En la vorágine del debate sobre el proyecto de Ley de Comunicación, los panelistas aseguramos que la lucha no es por interés propio, sino por la defensa del derecho ciudadano a la información.
Pero, ¿en verdad es así? ¿A nombre de quiénes hablamos? ¿Tenemos autoridad moral para invocar el nombre de los ciudadanos? ¿“La gente” participa activamente en la agenda noticiosa? Me parece que el quid del asunto es ese: la representatividad.
Por eso supongo que a millones de los que pretendemos reflejar les resultará poco creíble que, en ciertos momentos de la confrontación teórica e ideológica, unos y otros nos atribuyamos la legitimidad de la vocería ciudadana.
¿Realmente hablamos a nombre de la sociedad? ¿Cómo estamos seguros que la sociedad siente que nuestros planteamientos los representan?
Empecemos por esta reflexión: culpar a los demás por nuestros errores y vacíos parece el atajo más fácil para eludir responsabilidades. Y culpar a los demás por las deficiencias del periodismo ecuatoriano es una actitud poco ética y poco autocrítica.
Catedráticos universitarios que llegan a los debates suelen plantear que ellos hacen bien su trabajo en las aulas con los futuros periodistas, pero que estos se deforman ideológica y profesionalmente al entrar en el juego del poder mediático. Del otro lado, algunos directivos y editores de las empresas informativas lamentan los enormes vacíos teóricos y prácticos de los nuevos periodistas cuando estos se enfrentan al rigor del proceso informativo.
¿Y el argumento del poder político? No hace falta insistir en desnudar el discurso que pretende persuadirnos de que “el único interés del Gobierno es velar porque los ciudadanos no sean víctimas de la prensa corrupta”. Las intenciones oficialistas de silenciar al periodismo crítico son tan evidentes que ya no vale la pena abundar en ello.
Por eso, además de denunciar el nefasto objetivo gubernamental de controlar el pensamiento e impedir el libre flujo de las ideas, lo que debe preocuparnos a quienes no pertenecemos a al populismo de izquierda es la poca presencia ciudadana en el debate sobre la ley y en la construcción de la agenda informativa cotidiana.

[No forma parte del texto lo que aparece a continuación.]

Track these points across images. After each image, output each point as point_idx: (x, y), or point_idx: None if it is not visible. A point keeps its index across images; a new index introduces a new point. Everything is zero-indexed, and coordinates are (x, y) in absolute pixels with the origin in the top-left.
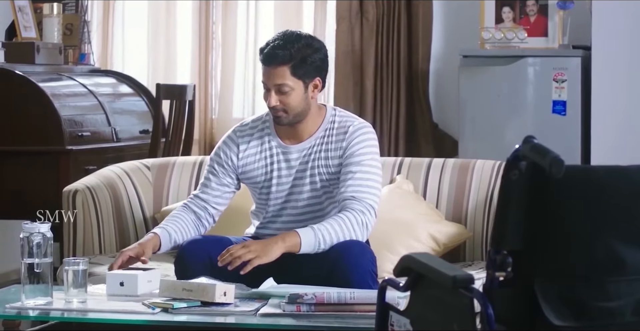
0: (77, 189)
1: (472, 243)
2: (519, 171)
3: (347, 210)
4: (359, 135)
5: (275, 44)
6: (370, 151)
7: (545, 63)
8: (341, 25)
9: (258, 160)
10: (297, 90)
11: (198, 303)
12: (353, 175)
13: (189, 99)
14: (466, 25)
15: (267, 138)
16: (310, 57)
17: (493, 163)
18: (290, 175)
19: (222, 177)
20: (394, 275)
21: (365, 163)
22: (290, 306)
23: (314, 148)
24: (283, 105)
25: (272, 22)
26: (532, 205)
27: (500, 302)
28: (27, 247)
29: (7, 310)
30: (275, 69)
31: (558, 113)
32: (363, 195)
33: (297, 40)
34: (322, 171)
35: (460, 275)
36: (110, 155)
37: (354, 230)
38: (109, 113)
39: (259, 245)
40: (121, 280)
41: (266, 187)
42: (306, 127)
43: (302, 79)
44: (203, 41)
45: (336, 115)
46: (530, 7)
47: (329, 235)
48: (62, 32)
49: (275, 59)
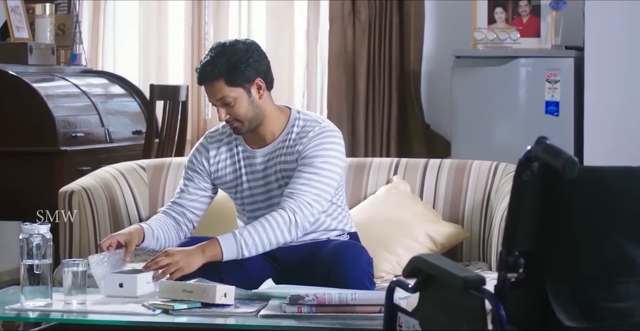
0: (73, 190)
1: (469, 244)
2: (531, 172)
3: (277, 210)
4: (316, 140)
5: (204, 62)
6: (325, 154)
7: (538, 64)
8: (334, 25)
9: (228, 165)
10: (240, 98)
11: (198, 304)
12: (299, 173)
13: (182, 100)
14: (458, 25)
15: (234, 143)
16: (241, 62)
17: (490, 164)
18: (258, 179)
19: (197, 181)
20: (403, 276)
21: (314, 165)
22: (292, 307)
23: (276, 152)
24: (234, 116)
25: (264, 22)
26: (543, 206)
27: (512, 303)
28: (27, 248)
29: (7, 311)
30: (211, 86)
31: (551, 114)
32: (302, 192)
33: (222, 51)
34: (284, 174)
35: (471, 276)
36: (103, 156)
37: (281, 230)
38: (102, 114)
39: (182, 255)
40: (120, 281)
41: (239, 191)
42: (268, 130)
43: (241, 85)
44: (195, 41)
45: (300, 118)
46: (522, 7)
47: (252, 239)
48: (55, 33)
49: (207, 76)
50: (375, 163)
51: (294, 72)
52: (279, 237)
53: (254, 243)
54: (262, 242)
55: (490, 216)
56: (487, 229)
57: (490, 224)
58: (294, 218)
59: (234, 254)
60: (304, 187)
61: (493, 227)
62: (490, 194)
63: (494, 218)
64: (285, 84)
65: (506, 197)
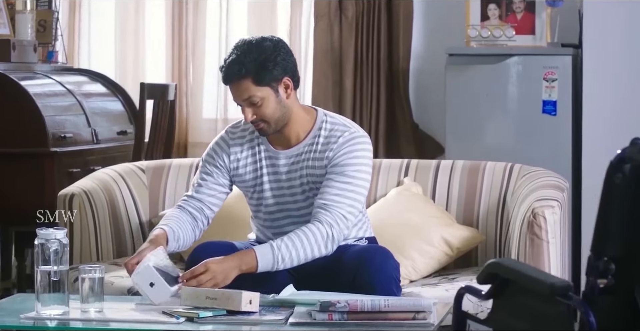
0: (73, 193)
1: (485, 248)
2: (622, 174)
3: (314, 223)
4: (347, 146)
5: (230, 60)
6: (356, 162)
7: (534, 61)
8: (320, 22)
9: (249, 164)
10: (268, 98)
11: (224, 311)
12: (332, 182)
13: (171, 99)
14: (451, 22)
15: (256, 141)
16: (269, 61)
17: (504, 165)
18: (280, 180)
19: (216, 177)
20: (477, 282)
21: (347, 174)
22: (322, 314)
23: (302, 156)
24: (260, 117)
25: (245, 21)
26: (635, 209)
27: (600, 310)
28: (43, 254)
29: (23, 320)
30: (238, 85)
31: (548, 114)
32: (336, 204)
33: (248, 49)
34: (310, 179)
35: (558, 281)
36: (91, 157)
37: (318, 245)
38: (88, 113)
39: (220, 268)
40: (152, 281)
41: (258, 192)
42: (293, 131)
43: (269, 84)
44: (176, 40)
45: (327, 121)
46: (517, 4)
47: (289, 253)
48: (35, 29)
49: (233, 75)
50: (384, 164)
51: None
52: (315, 251)
53: (290, 257)
54: (298, 257)
55: (506, 219)
56: (504, 232)
57: (507, 227)
58: (331, 233)
59: (268, 267)
60: (338, 198)
61: (511, 230)
62: (506, 196)
63: (511, 221)
64: None
65: (526, 199)
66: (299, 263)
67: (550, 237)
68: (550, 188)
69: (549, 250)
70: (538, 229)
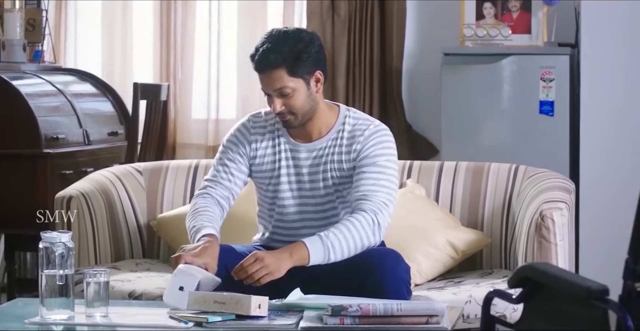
0: (71, 195)
1: (490, 250)
2: None
3: (357, 212)
4: (374, 138)
5: (264, 48)
6: (386, 152)
7: (531, 61)
8: (312, 21)
9: (268, 154)
10: (299, 89)
11: (232, 316)
12: (365, 174)
13: (164, 99)
14: (446, 21)
15: (277, 133)
16: (305, 52)
17: (509, 166)
18: (300, 174)
19: (238, 164)
20: (509, 286)
21: (379, 164)
22: (334, 319)
23: (326, 150)
24: (289, 108)
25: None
26: None
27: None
28: (48, 257)
29: (27, 325)
30: (271, 74)
31: (545, 114)
32: (375, 193)
33: (285, 38)
34: (334, 174)
35: (595, 285)
36: (82, 159)
37: (366, 232)
38: (80, 114)
39: (272, 259)
40: (182, 285)
41: (274, 184)
42: (316, 126)
43: (302, 76)
44: (164, 40)
45: (350, 116)
46: (512, 3)
47: (339, 242)
48: (24, 28)
49: (268, 64)
50: None
51: None
52: (364, 239)
53: (341, 246)
54: (349, 246)
55: (512, 221)
56: (510, 235)
57: (513, 229)
58: (376, 220)
59: (320, 258)
60: (375, 188)
61: (518, 233)
62: (511, 198)
63: (517, 223)
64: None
65: (533, 201)
66: (350, 254)
67: (559, 240)
68: (558, 190)
69: (557, 253)
70: (546, 232)
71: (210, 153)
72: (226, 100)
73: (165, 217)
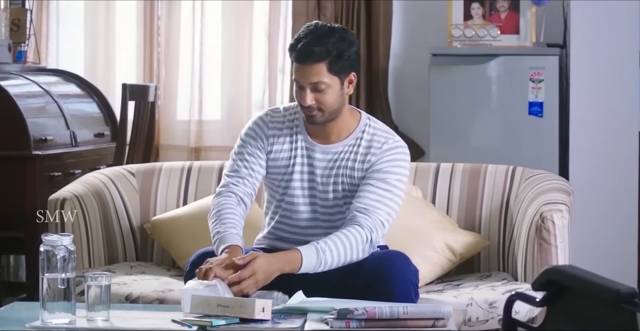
0: (65, 198)
1: (487, 253)
2: None
3: (354, 226)
4: (391, 154)
5: (309, 40)
6: (398, 172)
7: (520, 62)
8: (298, 21)
9: (284, 150)
10: (333, 87)
11: (236, 320)
12: (372, 188)
13: (151, 100)
14: (433, 22)
15: (295, 129)
16: (347, 52)
17: (506, 168)
18: (313, 173)
19: (257, 158)
20: (533, 289)
21: (388, 181)
22: (339, 322)
23: (341, 155)
24: (319, 104)
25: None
26: None
27: None
28: (49, 261)
29: (28, 329)
30: (312, 67)
31: (535, 115)
32: (376, 209)
33: (331, 34)
34: (345, 180)
35: (625, 288)
36: (70, 160)
37: (358, 249)
38: (67, 115)
39: (263, 274)
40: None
41: (286, 181)
42: (337, 128)
43: (339, 75)
44: (147, 41)
45: (370, 125)
46: (500, 3)
47: (331, 257)
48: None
49: (311, 56)
50: None
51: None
52: (354, 256)
53: (332, 261)
54: (339, 261)
55: (510, 223)
56: (508, 237)
57: (511, 232)
58: (370, 237)
59: (309, 270)
60: (377, 204)
61: (517, 235)
62: (509, 200)
63: (516, 225)
64: (244, 83)
65: (532, 203)
66: (337, 266)
67: (559, 242)
68: (557, 191)
69: (557, 255)
70: (547, 234)
71: (193, 155)
72: (210, 101)
73: (160, 220)
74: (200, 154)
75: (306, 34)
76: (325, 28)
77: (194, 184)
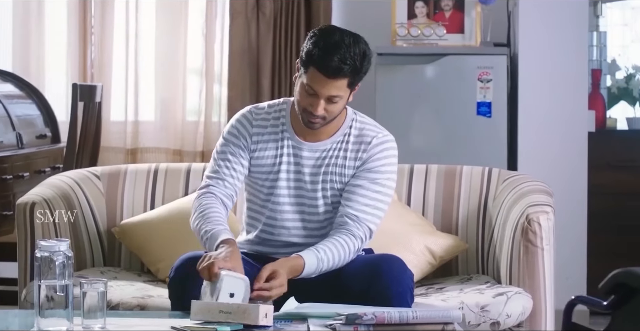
0: (34, 201)
1: (466, 256)
2: None
3: (349, 235)
4: (381, 151)
5: (340, 56)
6: (389, 170)
7: (468, 61)
8: (236, 20)
9: (269, 148)
10: (344, 98)
11: (240, 326)
12: (363, 190)
13: (98, 101)
14: (376, 21)
15: (280, 127)
16: (364, 67)
17: (482, 169)
18: (301, 172)
19: (238, 158)
20: (601, 292)
21: (379, 182)
22: (347, 327)
23: (330, 152)
24: (326, 113)
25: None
26: None
27: None
28: (45, 267)
29: None
30: (335, 81)
31: (483, 115)
32: (367, 216)
33: (355, 49)
34: (334, 179)
35: None
36: (18, 163)
37: (349, 257)
38: (12, 116)
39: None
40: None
41: (271, 180)
42: (325, 127)
43: (352, 87)
44: (81, 41)
45: (357, 120)
46: (445, 2)
47: (327, 266)
48: None
49: (339, 72)
50: None
51: (186, 71)
52: (344, 261)
53: (325, 269)
54: (329, 268)
55: (489, 225)
56: (487, 239)
57: (490, 234)
58: (360, 246)
59: (304, 276)
60: (369, 209)
61: (499, 237)
62: (487, 202)
63: (496, 227)
64: (179, 85)
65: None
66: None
67: (545, 244)
68: (540, 193)
69: (543, 258)
70: (533, 236)
71: (129, 156)
72: (145, 102)
73: (129, 224)
74: (136, 156)
75: (333, 47)
76: (350, 42)
77: (161, 187)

En el apasionamiento de la confrontación y en el cruce de estigmatizaciones y prejuicios, el peor riesgo es que olvidemos que el objetivo final de nuestro trabajo no son el ombliguismo ni el autismo.
Si de cualquier manera la ley inquisidora se nos viene encima, ¿qué tal si la academia y los periodistas empezamos, ahora mismo, a trabajar juntos por una pedagogía mediática que ponga fin a la ausencia de representación ciudadana en la prensa nacional?